La nervosité ambiante aura agi comme une étincelle, lundi 28 février 2022, au Centre de rétention administrative (CRA) de Lyon Saint-Exupéry. L’incendie déclenché en fin d’après-midi, qui a mobilisé un important dispositif de secours, a conduit deux blessés graves à l’hôpital. C’est depuis leur cellule que des retenus auraient déclenché le sinistre, en mettant feu à leurs matelas.

« On a failli mourir », témoigne Karim Hatira, un Tunisien de 41 ans retenu dans le centre, auprès d’InfoMigrants. Inauguré un mois plus tôt, en janvier, le nouveau CRA promettait d’offrir, selon la Préfecture, « de meilleures conditions de rétention » par le doublement des capacités d’accueil, passées à 140 places. Mais, au regard des conditions décrites par les retenus, plusieurs d’entre eux ne s’étonnent guère de l’origine volontaire de l’incendie. 

Au nombre d’une vingtaine en France métropolitaine, ces établissements comptent au total 2 157 places dédiées à la rétention des personnes immigrées en situation irrégulière avant leur expulsion du territoire français. Alors que la capacité de rétention des CRA a plus que doublé sous le premier quinquennat d’Emmanuel Macron (1 069 places en 2017), le gouvernement prévoit l’ouverture prochaine de trois nouveaux centres. 

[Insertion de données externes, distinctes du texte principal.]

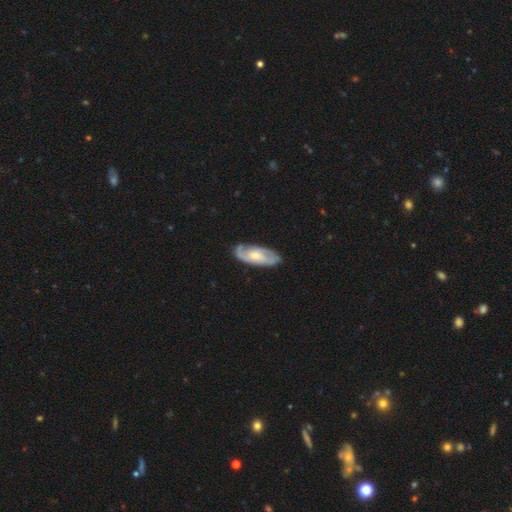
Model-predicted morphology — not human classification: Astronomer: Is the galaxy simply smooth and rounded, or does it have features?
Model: featured or disk — 74%.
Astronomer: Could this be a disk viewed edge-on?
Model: no — 90%.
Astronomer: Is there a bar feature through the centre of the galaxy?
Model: no — 50% (runner-up: weak, 40%).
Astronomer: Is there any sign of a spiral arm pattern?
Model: yes — 92%.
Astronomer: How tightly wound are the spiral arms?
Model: medium — 44% (runner-up: tight, 40%).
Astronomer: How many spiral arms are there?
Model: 2 — 68%.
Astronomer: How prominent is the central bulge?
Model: moderate — 48% (runner-up: small, 41%).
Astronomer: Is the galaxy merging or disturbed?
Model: none — 77%.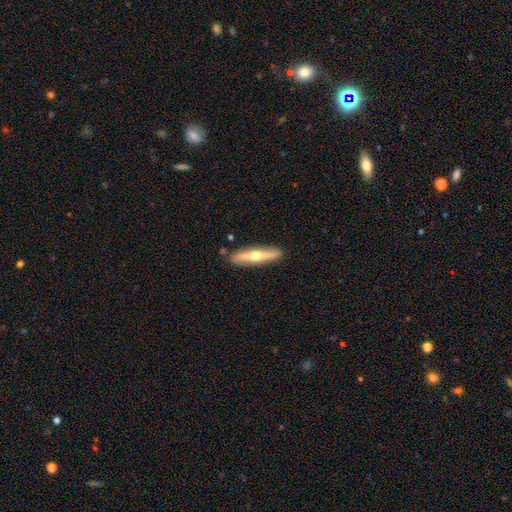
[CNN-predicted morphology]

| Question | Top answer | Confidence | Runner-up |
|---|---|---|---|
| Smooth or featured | featured or disk | 64% | smooth (31%) |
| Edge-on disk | yes | 89% | no (11%) |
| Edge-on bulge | rounded | 93% | none (4%) |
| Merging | none | 86% | minor disturbance (10%) |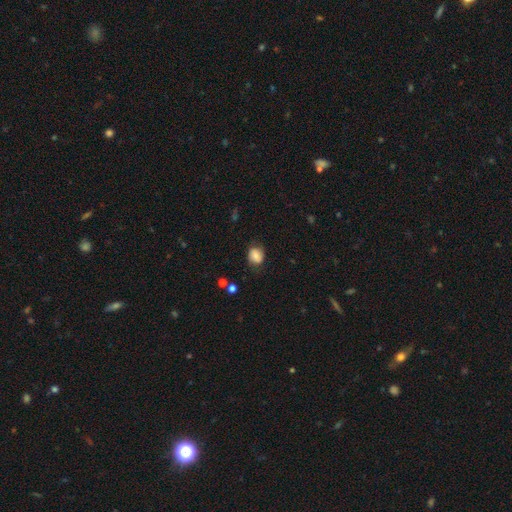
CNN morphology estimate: Smooth or featured? smooth (77%)
How rounded? round (57%)
Merging? none (71%)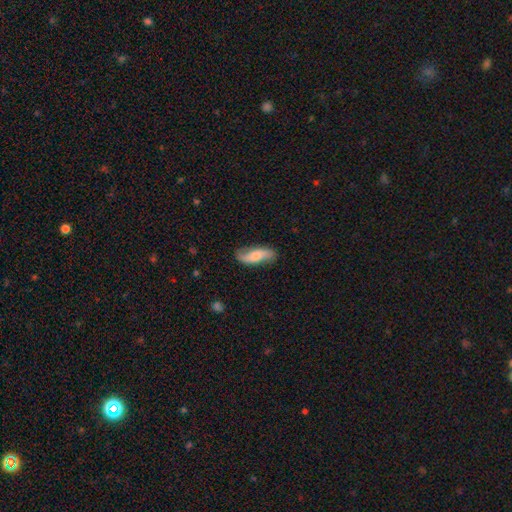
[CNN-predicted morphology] Smooth or featured?
  - smooth: 50% *
  - featured or disk: 44%
  - star or artifact: 6%
Merging?
  - none: 75% *
  - minor disturbance: 18%
  - major disturbance: 5%
  - merger: 2%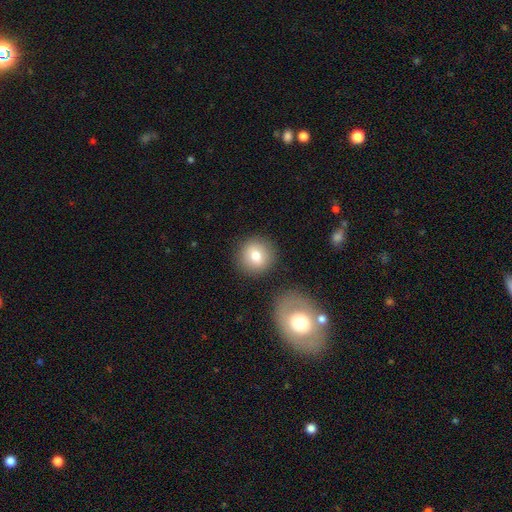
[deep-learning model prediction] smooth_or_featured: smooth (p=0.77) [alt: featured or disk p=0.14]
how_rounded: round (p=0.92) [alt: in between p=0.07]
merging: none (p=0.85) [alt: minor disturbance p=0.08]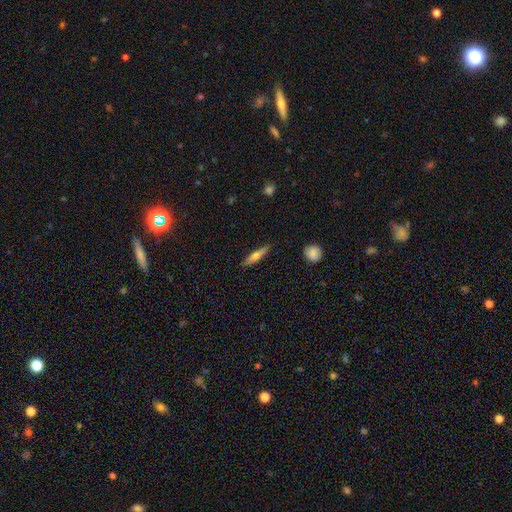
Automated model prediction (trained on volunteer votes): This appears to be a smooth galaxy with no disk features (55%) that is cigar-shaped (83%). Merging: none (88%).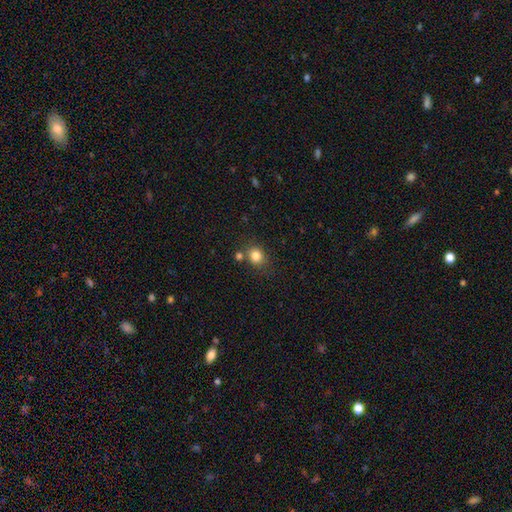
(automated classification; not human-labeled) A smooth galaxy with no disk features (83%) that is round (71%). Merging: none (70%).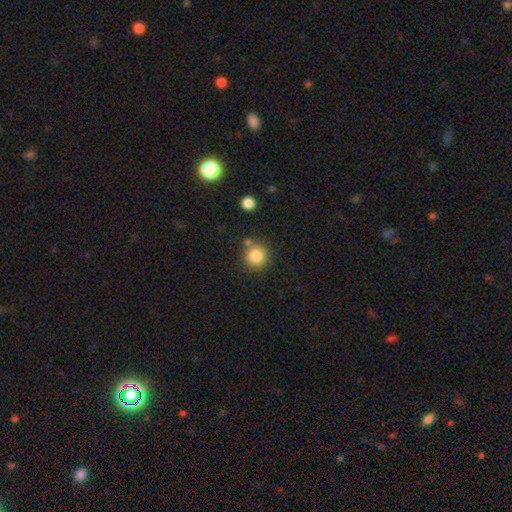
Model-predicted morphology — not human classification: Smooth or featured? smooth (85%)
How rounded? round (92%)
Merging? none (73%)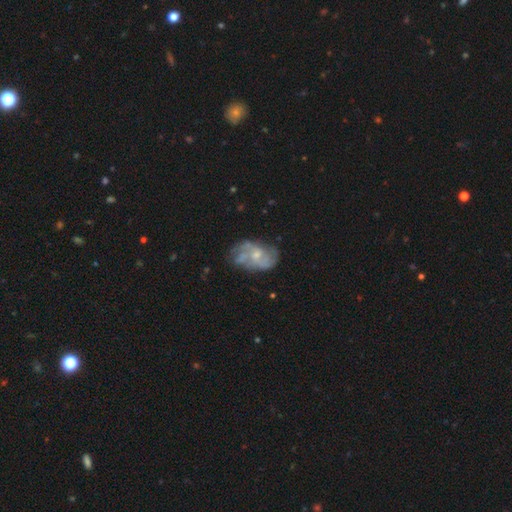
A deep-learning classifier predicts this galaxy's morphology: This appears to be a featured or disk galaxy (73%) with no bar (67%), medium (43%) spiral arms (75%) and a small central bulge (46%). Merging: none (58%).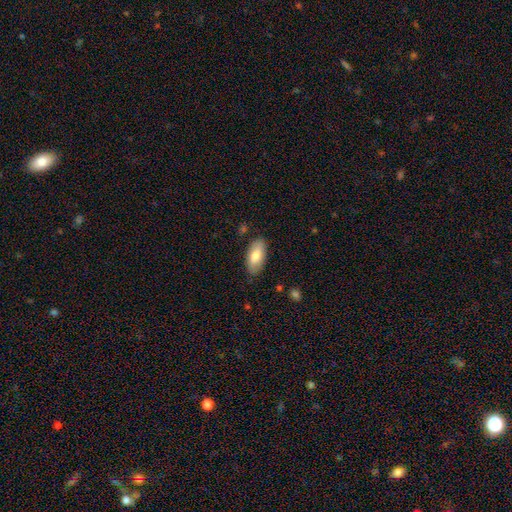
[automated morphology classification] Smooth or featured? smooth (77%)
How rounded? in between (91%)
Merging? none (85%)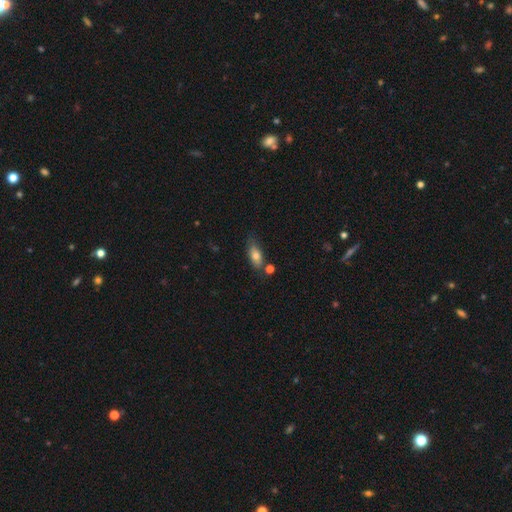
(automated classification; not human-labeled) smooth-or-featured: smooth: 75% | featured or disk: 17% | star or artifact: 8%
  how-rounded: in between: 81% | cigar-shaped: 14% | round: 5%
  merging: none: 60% | minor disturbance: 24% | merger: 10% | major disturbance: 6%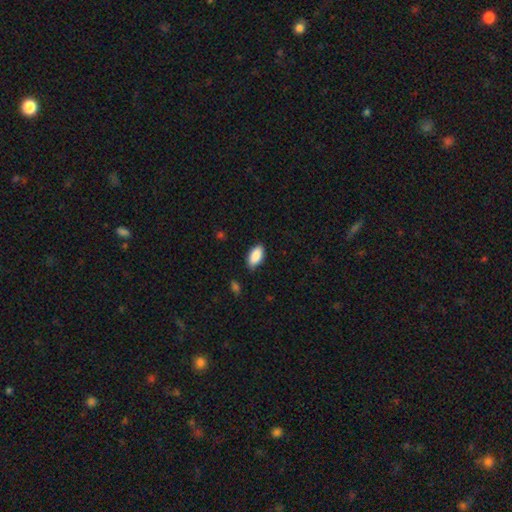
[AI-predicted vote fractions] Q: Smooth or featured?
A: smooth (89%); runner-up: star or artifact (7%)
Q: How rounded?
A: in between (93%); runner-up: cigar-shaped (4%)
Q: Merging?
A: none (83%); runner-up: minor disturbance (14%)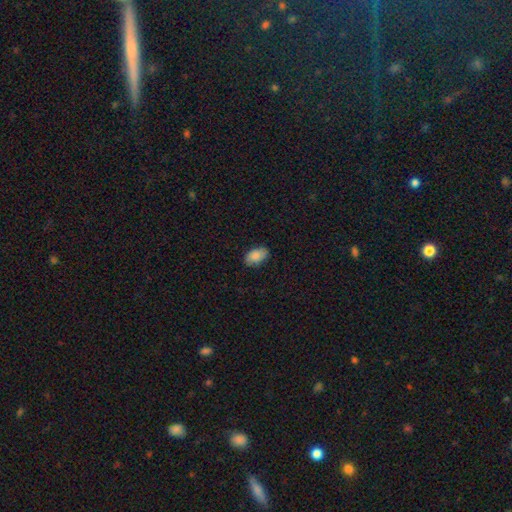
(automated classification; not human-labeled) Smooth or featured: smooth — 86% (star or artifact — 7%)
How rounded: in between — 93% (round — 6%)
Merging: none — 84% (minor disturbance — 13%)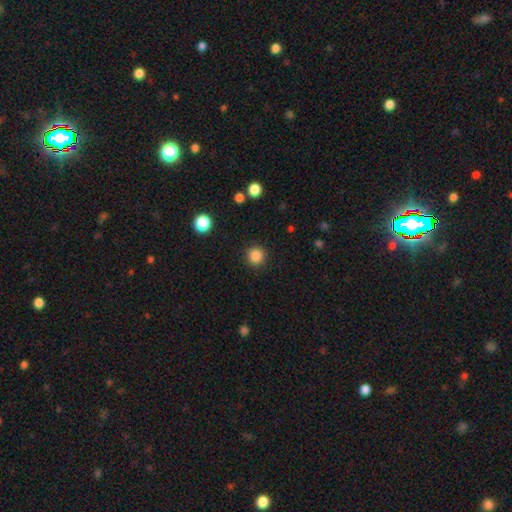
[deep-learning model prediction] smooth-or-featured: smooth: 85% | star or artifact: 11% | featured or disk: 3%
  how-rounded: round: 94% | in between: 5% | cigar-shaped: 1%
  merging: none: 91% | minor disturbance: 6% | major disturbance: 2% | merger: 1%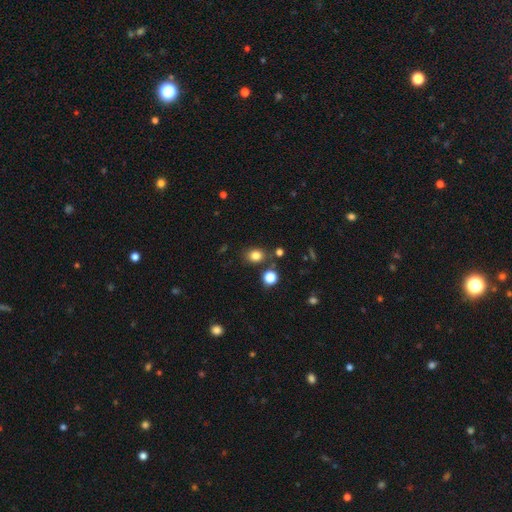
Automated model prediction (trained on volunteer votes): Overall: smooth (80%). How rounded: round (56%; in between 43%). Merging: none (77%).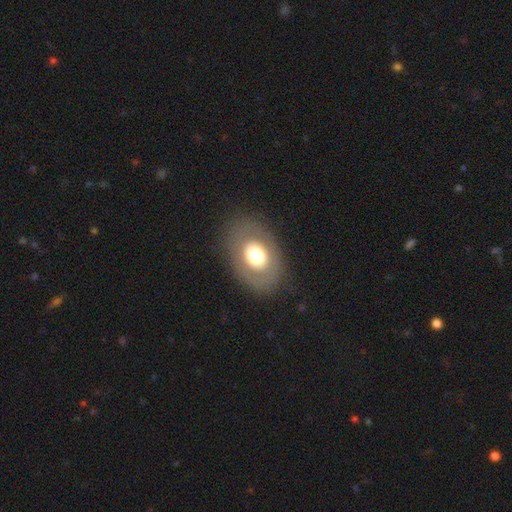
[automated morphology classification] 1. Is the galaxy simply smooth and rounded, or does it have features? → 60% smooth, 32% featured or disk, 8% star or artifact.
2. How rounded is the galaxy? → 73% in between, 26% round, 1% cigar-shaped.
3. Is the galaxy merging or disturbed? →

Cette forte croissance s’inscrit dans un contexte de multiplication des mesures d’éloignement prononcées par le ministère de l’intérieur. Ils sont ainsi de plus en plus d’immigrés en situation irrégulière à recevoir une Obligation de quitter le territoire français (OQTF) : en 2018, ils étaient quelque 137 000 à en faire l’objet, selon les services de la place Beauvau. 

Quelques milliers d’entre eux peuplent chaque année les CRA, où ils sont retenus au motif de leur présence irrégulière, sans nécessité d’avoir commis d’autres crimes ou délits. C’est le cas d’Oumar Dembélé, que son entourage décrit comme « bien intégré socialement » - il pratiquait notamment l’athlétisme en club -, incarcéré au Centre de rétention de Metz après avoir reçu une OQTF. « On n’est pas en sécurité », s’alarme un autre jeune homme immigré, qui affirme ne pas en dormir. « Je marche toujours avec la crainte d’être arrêté par la police, vu que je n’ai pas de titre de séjour. »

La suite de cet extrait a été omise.